## WORK TASK 1
Answer these questions using the passage on the school's history:
(a) In what year was a square three-storey building put up to re-house the school?
(b) With which school did the college merge in 1973?
(c) On which days were pupils to have half days?
## WORK TASK 2
Continue the passage on the school's history, picking up after its final sentence.

In 1689, the 2nd Duke of Ormonde and the masters of the school were attainted for high treason by James II, who then endowed the school as a university with a rector, eight professors and two scholars. But the new foundation was only three months old when the Battle of the Boyne was lost and with it all the aspirations of a university. It returned to being a school.

In 1782, a square three-storey building with a plain classical facade was put up to re-house the school. Homan Potterton, who became director of the National Gallery, writes in his autobiography, Rathcormick: "I came to realize that it was beautiful"; he goes on to describe the elaborate fanlight as "a frilly trollop flaunting herself above the hall-door".

In 1973 the college merged with the Collegiate Girls' School of Celbridge and moved to Newtown, a house on the edge of Kilkenny city. The Georgian house on the banks of the Nore was taken over by the county council.

When founding the college, the Duke of Ormonde wished the boys instructed in religion, virtue, learning in the Latin, Greek and Hebrew languages, and also in oratory and poetry. Children with contagious diseases were to be sent home and those who damaged school property or rebelled against authority were to be restored only after "exemplary discipline". The school day was to begin at six o'clock and to go on until eleven, and then to resume in the afternoon from one o'clock to five o'clock. Pupils were to have half days on Thursdays and Saturdays.

## INFORMATION GIVEN

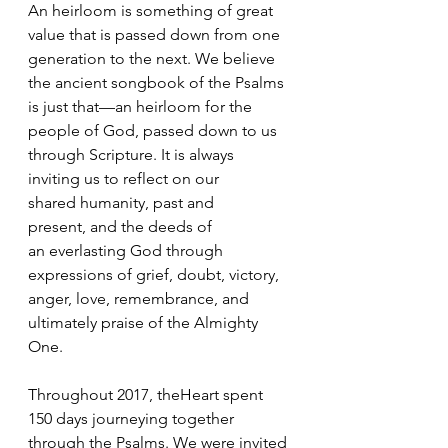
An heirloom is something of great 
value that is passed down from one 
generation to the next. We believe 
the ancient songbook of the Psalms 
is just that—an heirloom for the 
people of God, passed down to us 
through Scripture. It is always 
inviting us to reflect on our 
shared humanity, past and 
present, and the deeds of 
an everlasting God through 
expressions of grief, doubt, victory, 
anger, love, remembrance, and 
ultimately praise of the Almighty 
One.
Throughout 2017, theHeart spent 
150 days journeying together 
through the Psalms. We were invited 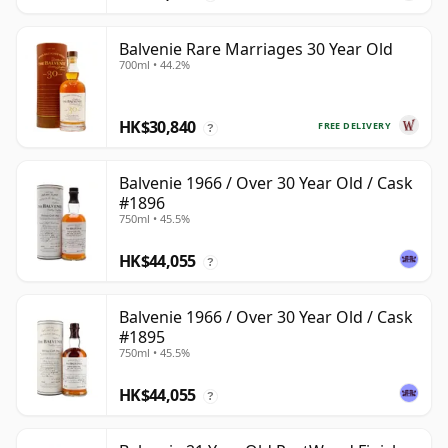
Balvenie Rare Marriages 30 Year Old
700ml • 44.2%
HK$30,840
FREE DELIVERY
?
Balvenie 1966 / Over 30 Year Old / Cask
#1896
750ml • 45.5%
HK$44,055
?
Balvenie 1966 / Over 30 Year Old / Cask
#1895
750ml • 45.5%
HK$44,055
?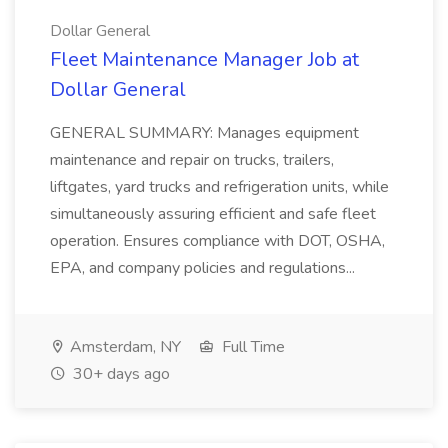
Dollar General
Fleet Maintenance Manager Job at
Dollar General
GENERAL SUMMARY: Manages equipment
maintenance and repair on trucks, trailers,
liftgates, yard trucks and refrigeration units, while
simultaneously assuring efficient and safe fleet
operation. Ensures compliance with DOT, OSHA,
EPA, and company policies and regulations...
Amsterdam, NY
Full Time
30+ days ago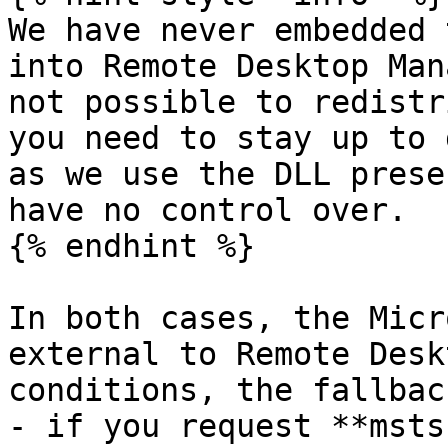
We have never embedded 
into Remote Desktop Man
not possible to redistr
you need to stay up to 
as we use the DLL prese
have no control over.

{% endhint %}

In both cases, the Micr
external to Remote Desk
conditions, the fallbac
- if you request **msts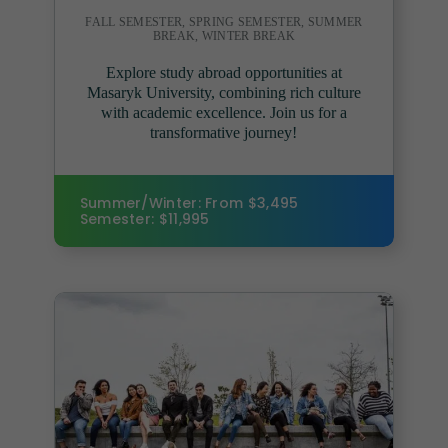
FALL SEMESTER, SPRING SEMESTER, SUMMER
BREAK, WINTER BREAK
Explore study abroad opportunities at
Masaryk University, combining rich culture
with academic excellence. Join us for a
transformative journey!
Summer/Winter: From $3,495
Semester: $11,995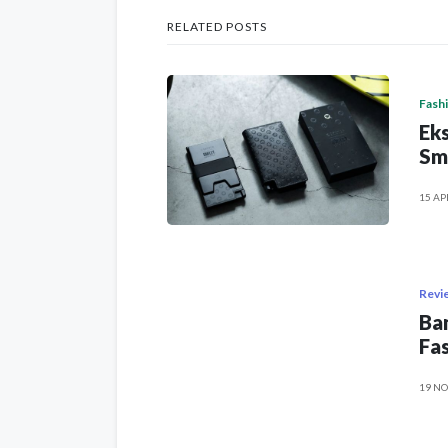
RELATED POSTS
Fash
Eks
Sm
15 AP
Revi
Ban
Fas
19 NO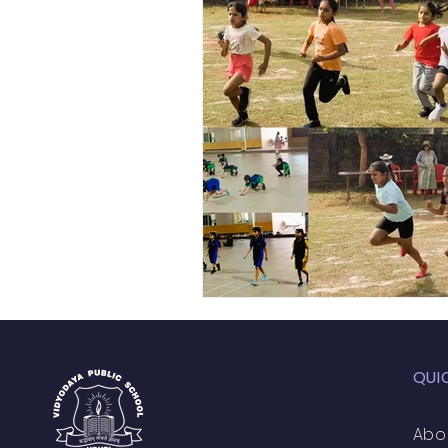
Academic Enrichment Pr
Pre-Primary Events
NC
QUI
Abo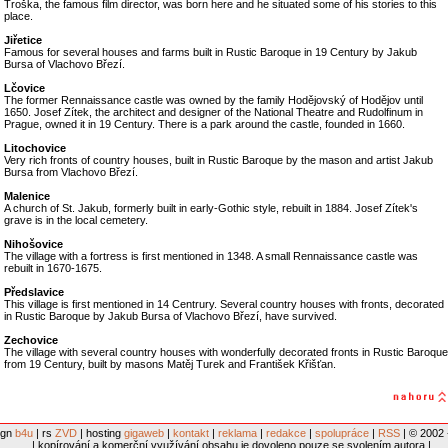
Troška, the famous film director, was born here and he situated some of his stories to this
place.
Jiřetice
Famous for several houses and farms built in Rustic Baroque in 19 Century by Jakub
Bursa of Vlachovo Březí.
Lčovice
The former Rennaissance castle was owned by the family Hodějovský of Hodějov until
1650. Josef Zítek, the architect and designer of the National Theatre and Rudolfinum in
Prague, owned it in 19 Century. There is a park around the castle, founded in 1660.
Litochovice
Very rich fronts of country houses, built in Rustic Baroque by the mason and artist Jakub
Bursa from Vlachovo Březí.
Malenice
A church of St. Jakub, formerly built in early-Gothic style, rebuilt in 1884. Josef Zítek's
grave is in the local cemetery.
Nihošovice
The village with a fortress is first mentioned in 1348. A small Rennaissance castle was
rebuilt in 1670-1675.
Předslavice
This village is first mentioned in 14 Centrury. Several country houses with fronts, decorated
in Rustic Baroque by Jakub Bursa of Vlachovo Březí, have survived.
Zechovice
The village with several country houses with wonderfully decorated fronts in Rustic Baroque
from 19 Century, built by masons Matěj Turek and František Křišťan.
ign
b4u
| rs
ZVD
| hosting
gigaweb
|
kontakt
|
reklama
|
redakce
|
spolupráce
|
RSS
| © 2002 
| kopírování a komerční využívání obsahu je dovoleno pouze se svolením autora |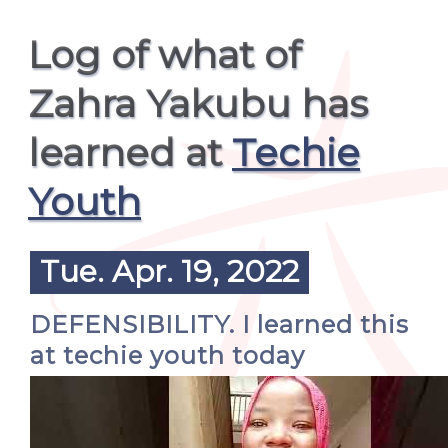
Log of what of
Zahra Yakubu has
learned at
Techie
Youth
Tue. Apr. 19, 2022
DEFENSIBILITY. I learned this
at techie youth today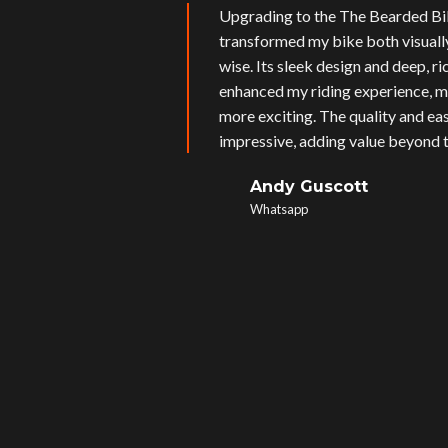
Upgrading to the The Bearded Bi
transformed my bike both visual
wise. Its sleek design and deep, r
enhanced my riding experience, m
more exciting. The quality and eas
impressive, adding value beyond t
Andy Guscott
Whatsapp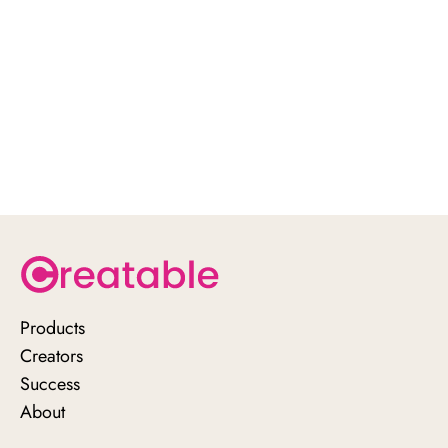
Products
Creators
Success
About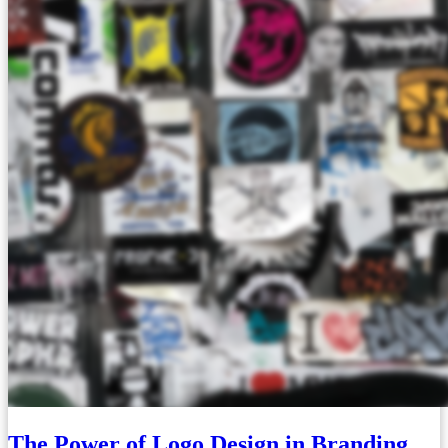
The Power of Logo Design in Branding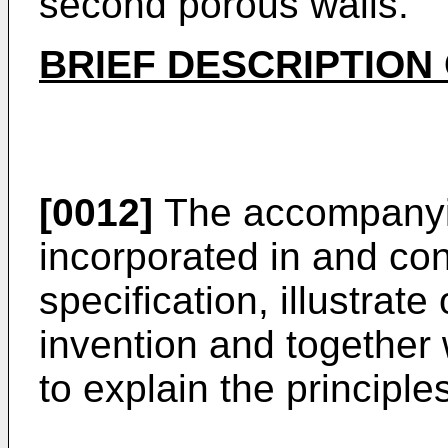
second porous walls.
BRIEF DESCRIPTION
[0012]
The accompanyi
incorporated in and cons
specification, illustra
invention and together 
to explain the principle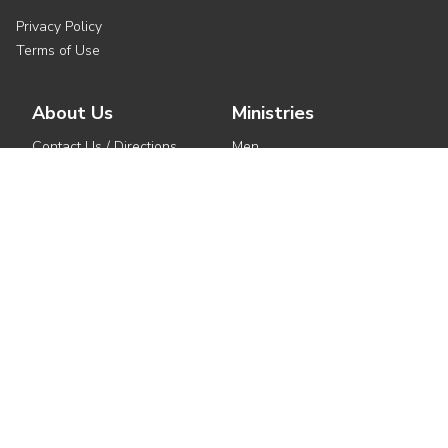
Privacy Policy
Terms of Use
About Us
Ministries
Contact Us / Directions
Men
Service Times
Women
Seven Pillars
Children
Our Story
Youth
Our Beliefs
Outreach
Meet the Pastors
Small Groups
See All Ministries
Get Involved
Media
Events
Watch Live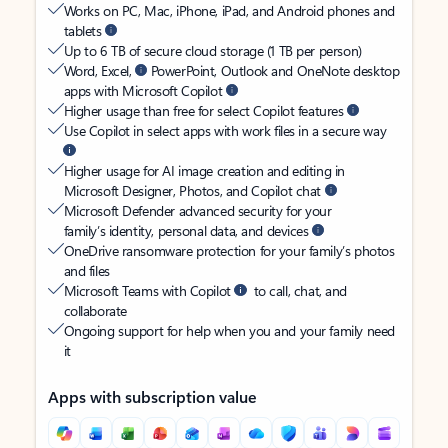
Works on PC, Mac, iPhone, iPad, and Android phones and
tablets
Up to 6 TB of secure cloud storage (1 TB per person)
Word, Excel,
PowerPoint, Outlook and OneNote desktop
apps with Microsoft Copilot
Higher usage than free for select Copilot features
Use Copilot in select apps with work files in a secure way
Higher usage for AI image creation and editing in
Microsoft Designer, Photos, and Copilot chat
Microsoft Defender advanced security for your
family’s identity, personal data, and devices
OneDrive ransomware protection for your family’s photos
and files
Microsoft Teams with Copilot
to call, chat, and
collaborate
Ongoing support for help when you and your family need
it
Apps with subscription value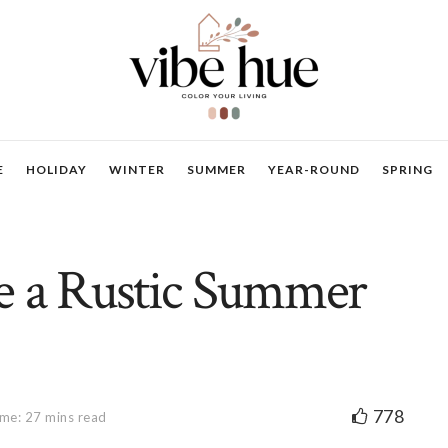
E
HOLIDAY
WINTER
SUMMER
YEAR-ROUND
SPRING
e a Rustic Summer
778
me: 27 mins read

## WRITTEN RESPONSE 1
(a) 1782
(b) The Collegiate Girls' School of Celbridge
(c) Thursdays and Saturdays

## WRITTEN RESPONSE 2
Up to the end of the 18th century, both the nobility and the citizens of the town educated their sons at the college. Kilkenny citizens paid only half fees. Thus future dukes and lords mixed with future weavers, saddlers and merchants; and, of course, boys who went on to study law, or medicine or join the army.

William Magee, who became Archbishop of York, was at school here in 1833. Like Swift he suffered a disappointment. His faith in the kindness of others was shattered when a big boy came up to him holding a fruit tart: "New boy, do you like tart?" "Oh very much." said little Magee. "Then," said the other, "Look at me eating one."

A more exotic picture of the college appears in Fetches, by the Kilkenny novelist John Banim. Tresham, an 18-year-pld student, enrols in the college in order to brush up on the classics, but he also dabbles in Rosicrucianism, a legendary and mystical fraternity involving the occult. His cupboard is piled with skulls and loose bones which he studies during his leisure.

Though we are told he is a devoted student of the classics, this it doesn't seem to take up much of his time after he falls in love. He and his sweetheart wander in the college shrubbery, in spite of meeting a tall black figure topped by a fiery, red face of severe expression with eyes that flash and a mouth that leers. The story ends tragically with Tresham dying in his lover's arms as she meets a watery death.